**EXERCISE DATA:**

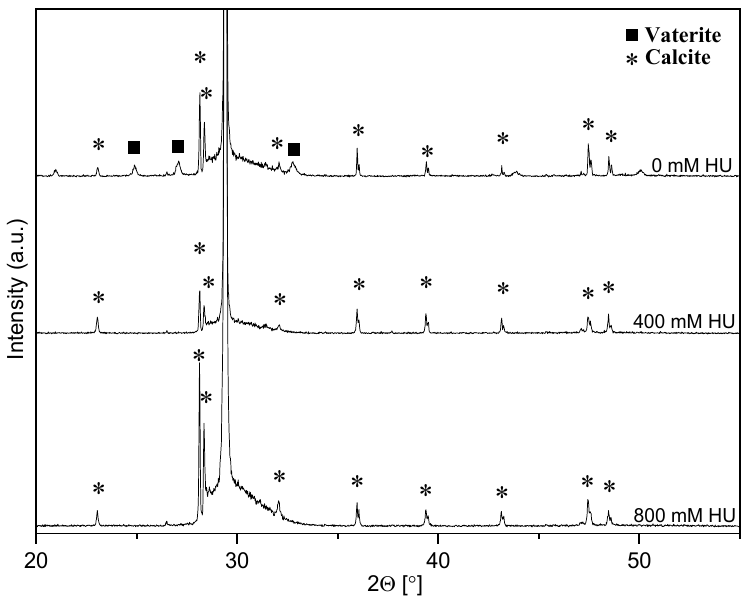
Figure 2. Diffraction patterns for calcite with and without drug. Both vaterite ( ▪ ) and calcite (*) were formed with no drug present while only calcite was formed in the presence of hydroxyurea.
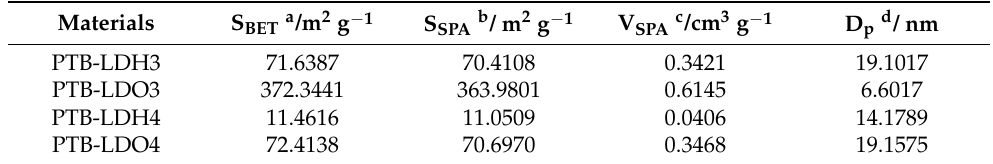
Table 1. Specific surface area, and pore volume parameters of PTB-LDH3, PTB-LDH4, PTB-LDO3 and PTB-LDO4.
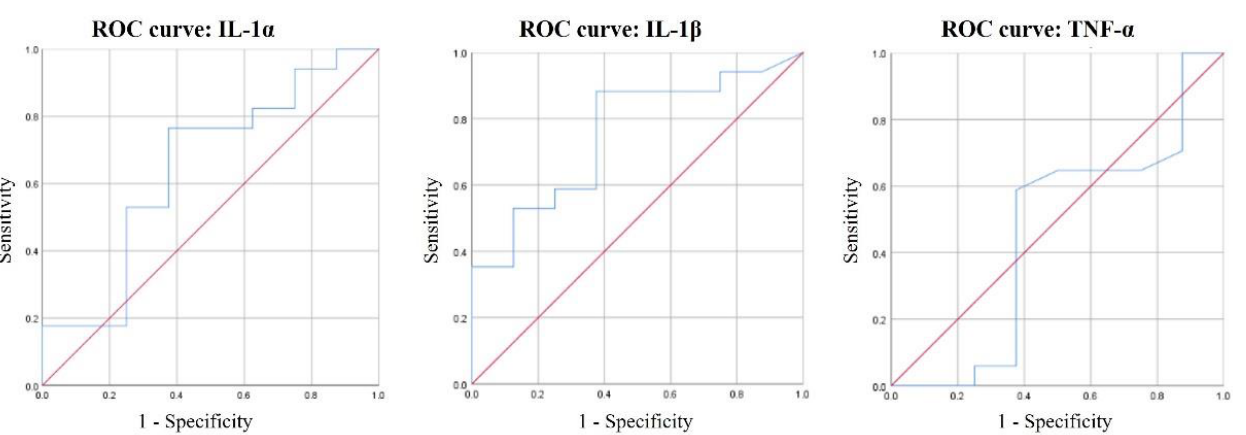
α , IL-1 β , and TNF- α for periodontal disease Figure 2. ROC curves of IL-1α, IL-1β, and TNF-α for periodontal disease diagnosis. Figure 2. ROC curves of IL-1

**WORK INSTRUCTION:** Work through the data above and give the number of lines in which "Figure" appears; add nothing else.

**ANSWER BOX:** 2